Much has been said about the rootlessness of our two Presidential aspirants, but both men have spent their political lifetimes representing real places and specific constituencies. Newgeography.com has already looked into the realities shaping Senator Barack Obama’s adopted hometown of Chicago. Now we turn to the city that has most shaped Senator John McCain’s career: Phoenix.
In many ways, Phoenix today is what Chicago was in its earlier days: a rambunctious entrepreneurial town subject to sometimes wild swings in its real estate market. This has led some outsiders to predict that the city --- known for its sprawling development --- is now destined for a long-term decline, a notion that economist Elliot Pollack heartily rejects in his article for us.
The current decline scenarios for Phoenix echo the “death of suburbia” mantra so eagerly adopted by much of the media and academia since the mortgage crisis and the steep rise in gas prices. A particularly wistful thought in the Great Lakes Region --- Obama’s putative home base --- is that lack of water will force wayward Midwesterns out of places like Phoenix and back up North where they belong.

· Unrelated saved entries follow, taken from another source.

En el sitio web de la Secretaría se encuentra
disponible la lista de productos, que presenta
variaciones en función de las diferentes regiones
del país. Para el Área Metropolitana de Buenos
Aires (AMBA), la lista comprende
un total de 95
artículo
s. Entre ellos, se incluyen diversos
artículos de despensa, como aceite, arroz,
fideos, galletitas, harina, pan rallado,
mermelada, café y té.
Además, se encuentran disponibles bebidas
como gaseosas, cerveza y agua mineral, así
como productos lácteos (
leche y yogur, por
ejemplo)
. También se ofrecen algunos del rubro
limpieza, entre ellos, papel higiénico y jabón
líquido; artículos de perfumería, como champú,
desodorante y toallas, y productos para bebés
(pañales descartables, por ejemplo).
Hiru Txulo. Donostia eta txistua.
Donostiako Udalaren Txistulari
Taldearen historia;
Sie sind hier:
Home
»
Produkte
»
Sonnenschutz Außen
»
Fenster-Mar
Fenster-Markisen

This is nothing new. Phoenix, as Pollack notes, has been down before, as recently as the early 1990s --- and to quote the old Rodney Dangerfield line doesn’t “get much respect.” Indeed the entire Phoenician ethos has something to do with poking the folks back east (and sometimes us mild weather weenies here in California) in the eye. There’s a maverick, “you can knock me down but never knock me out,” quality that Senator McCain would no doubt relate to but this sentiment is more epitomized by the city’s greatest political figure, the late Senator Barry Goldwater.
To many easterners, Phoenix has never been considered a respectable place to build a city. Arizona, to U.S. Senator Benjamin Wade, was “just like hell, all it lacks is water and good society.” Phoenix’s city fathers included “Jack” Swilling, an often inebriated Confederate Army deserter -turned -promoter, and a sturdy group of Mormon farmers, who shared Swilling’s outsider status, if not his taste for alcohol.

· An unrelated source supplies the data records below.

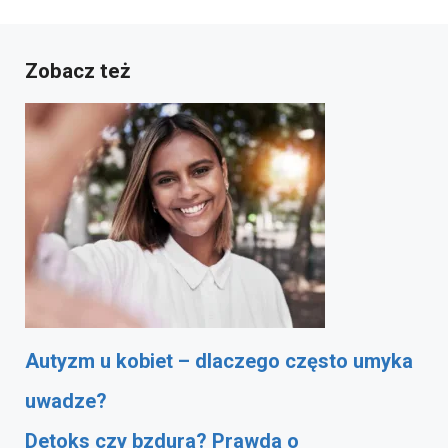
Zobacz też
Autyzm u kobiet – dlaczego często umyka
uwadze?
Detoks czy bzdura? Prawda o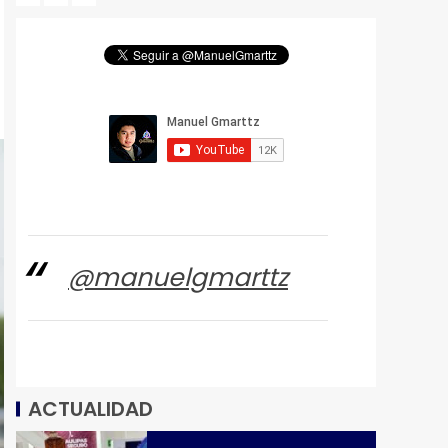
@manuelgmarttz
ACTUALIDAD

Like Los Angeles, in Phoenix the Second World War accelerated the development of new technology and business service firms. Initially, the desire to base more production further from potentially vulnerable sites on the coasts brought several thousand skilled engineers and scientists to the area. However, later, the city itself --- its low-density lifestyle, its brilliant sunshine, its lack of social constraints --- brought waves of high-technology firms to the region.
By the turn of the century, the city not only ranked among America's fastest growing cities, but also as one of the most attractive to burgeoning high technology and business service firms. In its development pattern, Phoenix essentially followed the model of Los Angeles, but without the beaches, Hollywood or Caltech.

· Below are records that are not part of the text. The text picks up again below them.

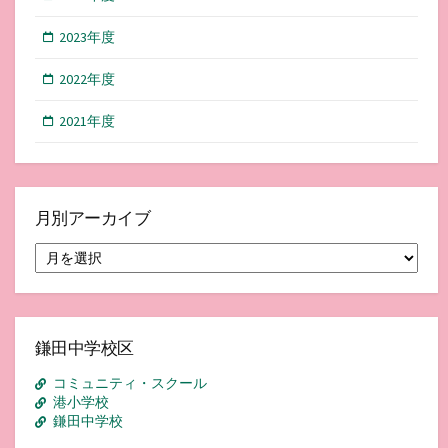
2023年度
2022年度
2021年度
月別アーカイブ
月
別
ア
ー
カ
イ
鎌田中学校区
ブ
コミュニティ・スクール
港小学校
鎌田中学校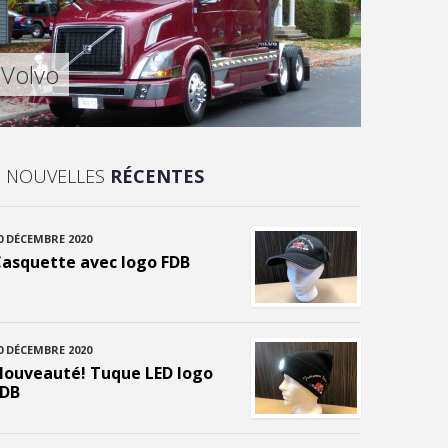
Volvo
NOUVELLES
RÉCENTES
0 DÉCEMBRE 2020
asquette avec logo FDB
0 DÉCEMBRE 2020
ouveauté! Tuque LED logo
FDB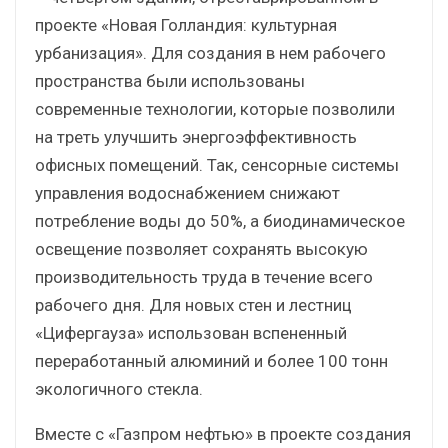
проекте «Новая Голландия: культурная
урбанизация». Для создания в нем рабочего
пространства были использованы
современные технологии, которые позволили
на треть улучшить энергоэффективность
офисных помещений. Так, сенсорные системы
управления водоснабжением снижают
потребление воды до 50%, а биодинамическое
освещение позволяет сохранять высокую
производительность труда в течение всего
рабочего дня. Для новых стен и лестниц
«Цифергауза» использован вспененный
переработанный алюминий и более 100 тонн
экологичного стекла.
Вместе с «Газпром нефтью» в проекте создания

Like its Californian counterpart, Phoenix epitomized all the clichés of plasticity and impermanence associated with the new American city. In addition, like Los Angeles before it, Phoenix gathered in ambitious newcomers seeking a better life. In the 2000 census, almost a third of residents had arrived only five years or less before.
Local entrepreneur Deb Weidenhamer, who came to the Valley of the Sun in 1970 and opened an auction business, says the rapid growth and basic openness to newcomers has created unprecedented opportunities for her. “We came with nothing,” she recalls.” We came here because it had wealth that was increasing. You can find opportunities. People come here for a new start and come with ambitions. Longevity here does not matter here. You can be here ten years and it’s like you’re an old fogy – in the east coast you’d be like a newcomer.”
Virtually all of Weidenhamer’s employees, she notes, also come from outside the region. They create what she calls a “multiplier” effect, with each person bringing new ideas and new energies. “In San Francisco or New York you would have to compete with entrenched companies. Here you can always market the new people,” she suggested at her crowded warehouse. “There’s always a new zip code to service.”
Much less impressed, however, have been many leading urban thinkers, including many local dignitaries. Its sprawling array of separate districts and its relatively weak downtown has led some critics, like the prominent new urbanist Andres Duany, to conclude that Phoenix is a place where “civic life has ceased to exist.” Duany, like Ralph Waldo Emerson a century earlier, hailed Boston as an example of a superior kind of community.
Yet for America’s urban future, it is likely that Phoenix, not Boston, or even Chicago, represents the predominant form of the multi-polar flexible metropolis. Like many older metropolis, Chicago and Boston have been either losing residents --- particularly middle class families --- or growing slowly over the last decade. At the same time, virtually all the fastest growing cities have been places like Phoenix - chock-full of kids and thirty-somethings. That tells you something. As Pollack puts it, “People vote with their feet.”